Mon nouveau conjoint peut-il hériter si j'ai des enfants d'un 1er mariage ?

Oui, mais ses droits sont limités. En présence d'enfants d'une autre union, votre conjoint ne peut recevoir que le quart du patrimoine en pleine propriété — il ne peut pas opter pour l'usufruit total. Pour mieux le protéger, l'assurance-vie avec votre conjoint comme bénéficiaire est la solution la plus efficace et la plus simple.

Mes enfants du premier mariage peuvent-ils exclure mon nouveau conjoint ?

Non, ils ne peuvent pas le priver de son quart légal. Mais ils peuvent effectivement s'opposer à ce qu'il reste dans le logement si ce logement fait partie de l'actif successoral. La loi accorde néanmoins au conjoint un droit d'habitation gratuit pendant 1 an à compter du décès.

Puis-je avantager mon conjoint actuel malgré mes enfants du premier lit ?

Oui, via l'assurance-vie principalement. Le capital versé via une assurance-vie est hors succession et vos enfants ne peuvent pas l'attaquer. En revanche, un testament ne peut pas donner à votre conjoint plus que la quotité disponible ordinaire (1/3 avec 2 enfants, 1/4 avec 3 enfants).

Comment protéger les enfants de chaque union équitablement ?

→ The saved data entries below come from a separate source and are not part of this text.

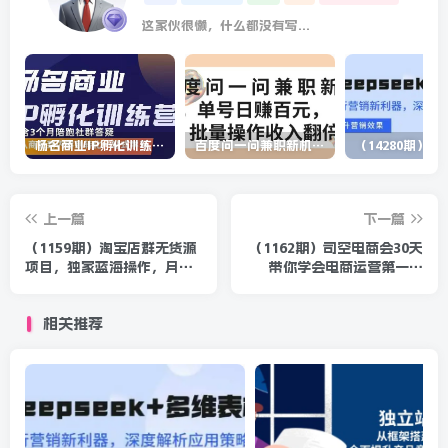
这家伙很懒，什么都没有写...
杨名商业IP孵化训练营，从商业到内容到转化一站式学 价值5980元
百度问一问兼职新机遇，单号日赚百元，批量操作收入翻倍
上一篇
下一篇
（1159期）淘宝店群无货源
（1162期）司空电商会30天
项目，独家蓝海操作，月入
带你学会电商运营第一阶
50000+（课程+工具资料）
段：店铺从0开始出单（10
大章节）
相关推荐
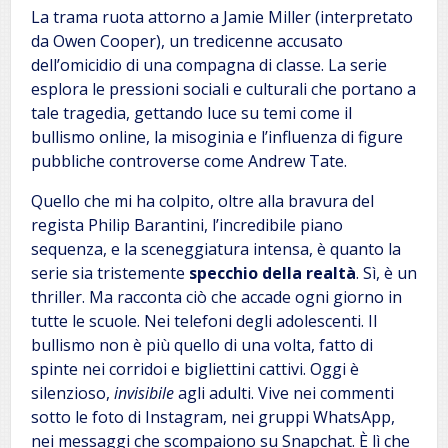
La trama ruota attorno a Jamie Miller (interpretato
da Owen Cooper), un tredicenne accusato
dell’omicidio di una compagna di classe. La serie
esplora le pressioni sociali e culturali che portano a
tale tragedia, gettando luce su temi come il
bullismo online, la misoginia e l’influenza di figure
pubbliche controverse come Andrew Tate.
Quello che mi ha colpito, oltre alla bravura del
regista Philip Barantini, l’incredibile piano
sequenza, e la sceneggiatura intensa, è quanto la
serie sia tristemente
specchio della realtà
. Sì, è un
thriller. Ma racconta ciò che accade ogni giorno in
tutte le scuole. Nei telefoni degli adolescenti. Il
bullismo non è più quello di una volta, fatto di
spinte nei corridoi e bigliettini cattivi. Oggi è
silenzioso,
invisibile
agli adulti. Vive nei commenti
sotto le foto di Instagram, nei gruppi WhatsApp,
nei messaggi che scompaiono su Snapchat. È lì che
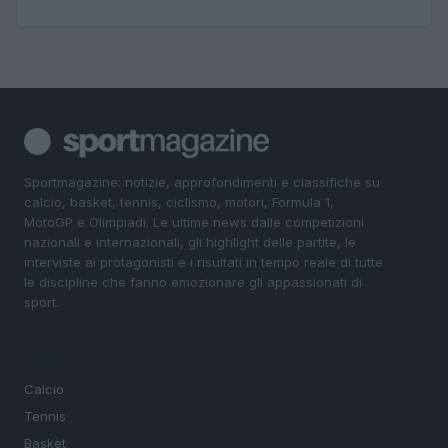
Sportmagazine: notizie, approfondimenti e classifiche su
calcio, basket, tennis, ciclismo, motori, Formula 1,
MotoGP e Olimpiadi. Le ultime news dalle competizioni
nazionali e internazionali, gli highlight delle partite, le
interviste ai protagonisti e i risultati in tempo reale di tutte
le discipline che fanno emozionare gli appassionati di
sport.
SEZIONI
Calcio
Tennis
Basket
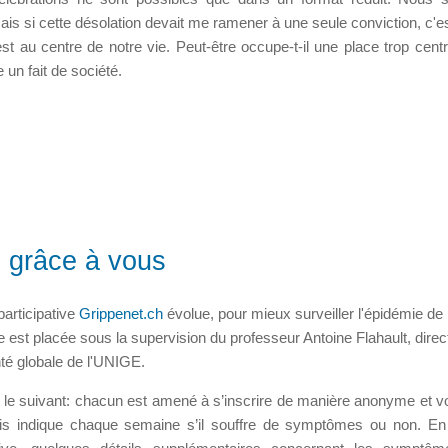
is si cette désolation devait me ramener à une seule conviction, c'est
est au centre de notre vie. Peut-être occupe-t-il une place trop centr
 un fait de société.
 grâce à vous
participative
Grippenet.ch
évolue, pour mieux surveiller l'épidémie de
 est placée sous la supervision du professeur Antoine Flahault, direc
anté globale de l'UNIGE.
t le suivant: chacun est amené à s’inscrire de manière anonyme et vo
puis indique chaque semaine s’il souffre de symptômes ou non. E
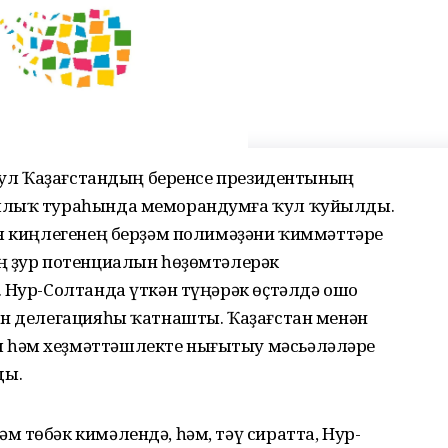
р ул Ҡаҙағстандың беренсе президентының
ашлыҡ тураһында меморандумға ҡул ҡуйылды.
ия киңлегенең берҙәм полимәҙәни ҡиммәттәре
ң ҙур потенциалын һөҙөмтәлерәк
 Нур-Солтанда үткән түңәрәк өҫтәлдә ошо
ан делегацияһы ҡатнашты. Ҡаҙағстан менән
 һәм хеҙмәттәшлекте нығытыу мәсьәләләре
ды.
 төбәк кимәлендә, һәм, тәү сиратта, Нур-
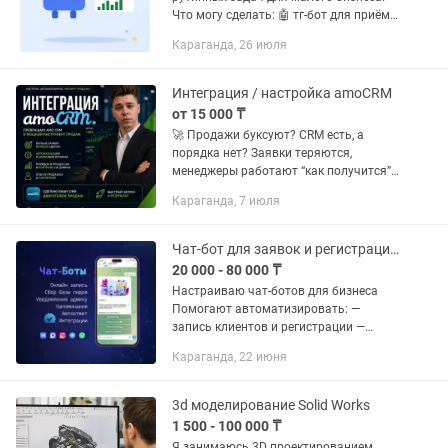
Что могу сделать: 🤖 тг-бот для приёма
заказов — клиент выбирает товар/
Караганда, 26 июля
услугу из каталога, оформляет заказ,
вам приходит...
Интеграция / настройка amoCRM
от 15 000 ₸
🚀 Продажи буксуют? CRM есть, а
порядка нет? Заявки теряются,
менеджеры работают “как получится”,
цифры непонятны? ⚙️ Спектр услуг: —
Караганда, 7 июля
Аудит текущей CRM-системы —
Настройка воронок продаж —
Настройка...
Чат-бот для заявок и регистраций (insta,tg,vk,wa)
20 000 - 80 000 ₸
Настраиваю чат-ботов для бизнеса
Помогают автоматизировать: —
запись клиентов и регистрации —
ответы на частые вопросы — сбор и
Караганда, 22 июня
обработку заявок — выгрузку всех
данных в Google Sheets Подходит...
3d моделирование Solid Works
1 500 - 100 000 ₸
Я занимаюсь 3D проектированием,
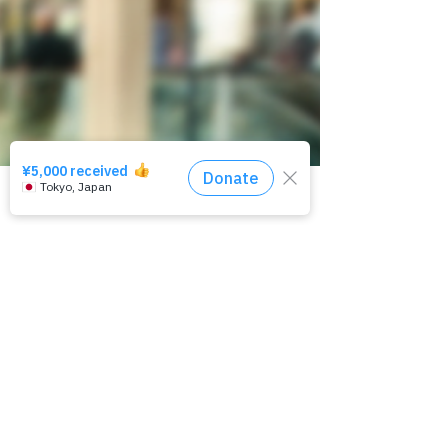
相談窓口はコチラ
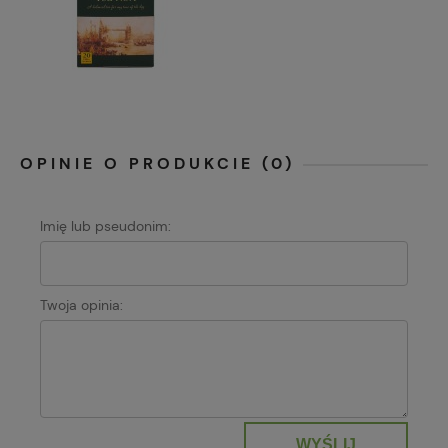
OPINIE O PRODUKCIE (0)
Imię lub pseudonim:
Twoja opinia:
WYŚLIJ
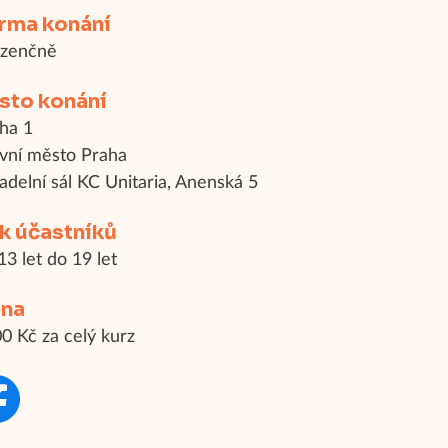
rma konání
ezenčně
sto konání
ha 1
vní město Praha
adelní sál KC Unitaria, Anenská 5
k účastníků
13 let do 19 let
na
0 Kč za celý kurz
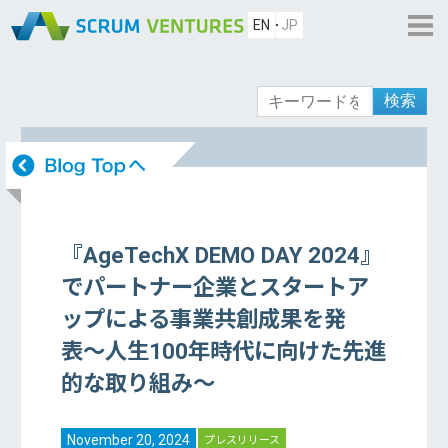
EN
JP
検索
『AgeTechX DEMO DAY 2024』
でパートナー企業とスタートア
ップによる事業共創成果を発
表〜人生100年時代に向けた先進
的な取り組み〜
November 20, 2024
プレスリリース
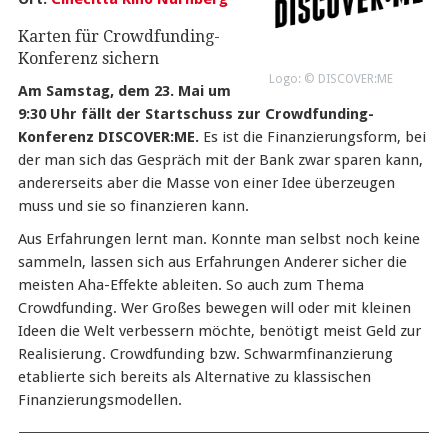
Karten für Crowdfunding-
Konferenz sichern
Logo: © DISCOVER:ME
Am Samstag, dem 23. Mai um
9:30 Uhr fällt der Startschuss zur Crowdfunding-
Konferenz DISCOVER:ME.
Es ist die Finanzierungsform, bei
der man sich das Gespräch mit der Bank zwar sparen kann,
andererseits aber die Masse von einer Idee überzeugen
muss und sie so finanzieren kann.
Aus Erfahrungen lernt man. Konnte man selbst noch keine
sammeln, lassen sich aus Erfahrungen Anderer sicher die
meisten Aha-Effekte ableiten. So auch zum Thema
Crowdfunding. Wer Großes bewegen will oder mit kleinen
Ideen die Welt verbessern möchte, benötigt meist Geld zur
Realisierung. Crowdfunding bzw. Schwarmfinanzierung
etablierte sich bereits als Alternative zu klassischen
Finanzierungsmodellen.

La donation-partage transgénérationnelle est la meilleure solution. Réalisée de votre vivant avec l'accord de tous vos enfants (des deux unions), elle permet d'organiser clairement qui reçoit quoi, évite les conflits et « cristallise » les valeurs pour prévenir les contestations futures.

Le PACS change-t-il la situation en famille recomposée ?

Pour les droits fiscaux, oui : le partenaire pacsé est exonéré de droits de succession comme le conjoint marié. Mais pour les droits successoraux légaux, le partenaire pacsé n'est pas héritier sans testament. Il faut donc impérativement rédiger un testament pour lui léguer la quotité disponible, tout en respectant la réserve des enfants.